Subutex And Suboxone: The Difference
Suboxone and Subutex were both developed to help people overcome an opiate addiction — they are, in short, successors to methadone with a lower risk that you'll start abusing this new drug instead of the old one. Both Suboxone and Subutex contain burprenorphine, a drug initially developed to be a pain reliever. As a partial opioid antagonist, this medication acts to:
- Prevent withdrawal symptoms
- Reduce cravings for drugs like heroin as well as for prescription pain killers
Both medications can help you detox safely, though Suboxone appears to have a much lower potential for abuse. Subutex contains another medication called Naloxone precisely to reduce the potential for abuse and maximize your odds of recovery. Under proper medical supervision, which is how both these medications should always be used, both are considered safe. Most people are expected to stay on Suboxone or Subutex for six months to a year; if you stop using the medication before this period of time is over, you are at a much greater risk of relapse.
Can You Take Subutex Or Suboxone During Pregnancy?
Any opioid-dependence substitution therapy during pregnancy has to evaluate the risk of using the therapy vs the risk that you may relapse if left without the therapy, of course. Substitution therapy lowers your risk of contracting diseases such as hepatitis and HIV and experiencing pregnancy complications, compared to the continued use of opioids.

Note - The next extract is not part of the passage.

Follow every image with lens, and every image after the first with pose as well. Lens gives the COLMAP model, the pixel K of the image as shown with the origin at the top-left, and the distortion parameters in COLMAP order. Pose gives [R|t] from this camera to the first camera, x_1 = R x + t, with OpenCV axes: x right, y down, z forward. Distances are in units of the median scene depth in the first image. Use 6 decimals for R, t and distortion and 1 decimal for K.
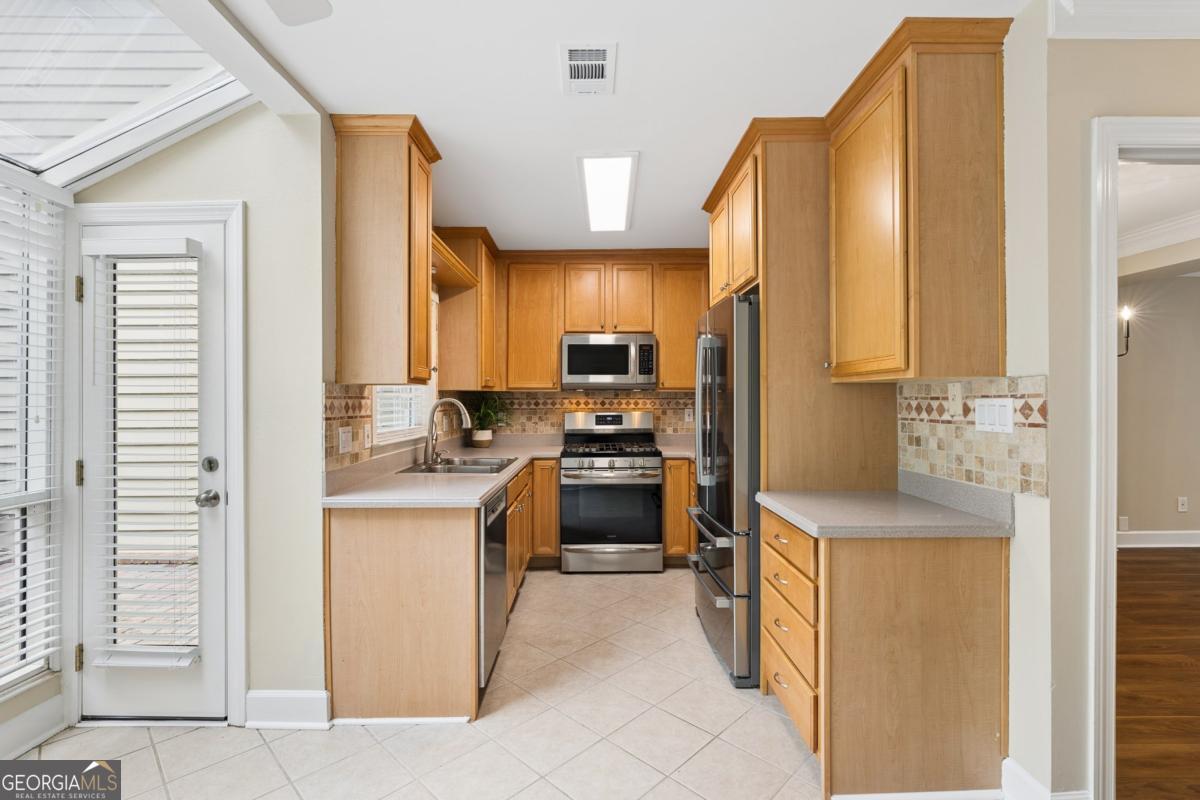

Multiple studies have been conducted to find out more about the safety of Subutex and Suboxone during pregnancy. If you are personally using the internet to find out whether you can continue to take either of these medications while you are pregnant, keep in mind that you are going to come across both older and newer data. This will include information that methadone is safer than burprenorphine during pregnancy, and that you should absolutely not that Suboxone while pregnant, because of the Naloxone component.
Newer data, however, suggests that burprenorphine (Subutex) during pregnancy is actually just as safe in the treatment of opioid dependence as methadone. Because Subutex is a partial opioid, at may additionally be better for your infant.
As for a burprenorphine-Naloxone combination (Suboxone), research has found that this, too, is safe. More pregnant mothers using Suboxone than other substitution therapies were able to stay off opioids, and their infants had higher birth weights as well.
So, What Would You Advise?
We at SteadyHealth would advise you to let the healthcare provider who is monitoring your use of Suboxone or Subutex know that you are pregnant as soon as you find out yourself. Do not stop taking the medication against their advice or without their knowledge, but instead discuss the risks and benefits of your medication with your healthcare provider as soon as possible.
Your healthcare provider will be able to provide you with instructions regarding the dosage, and you'll be able to discuss the possibility of tapering off Suboxone or Subutex if you are ready as well. There is no "one size fits all" approach, and that is why a healthcare provider who knows you is so important.
In light of the research mentioned above, you don't, however, need to be worried if you find out you are pregnant and are currently taking Subutex or Suboxone.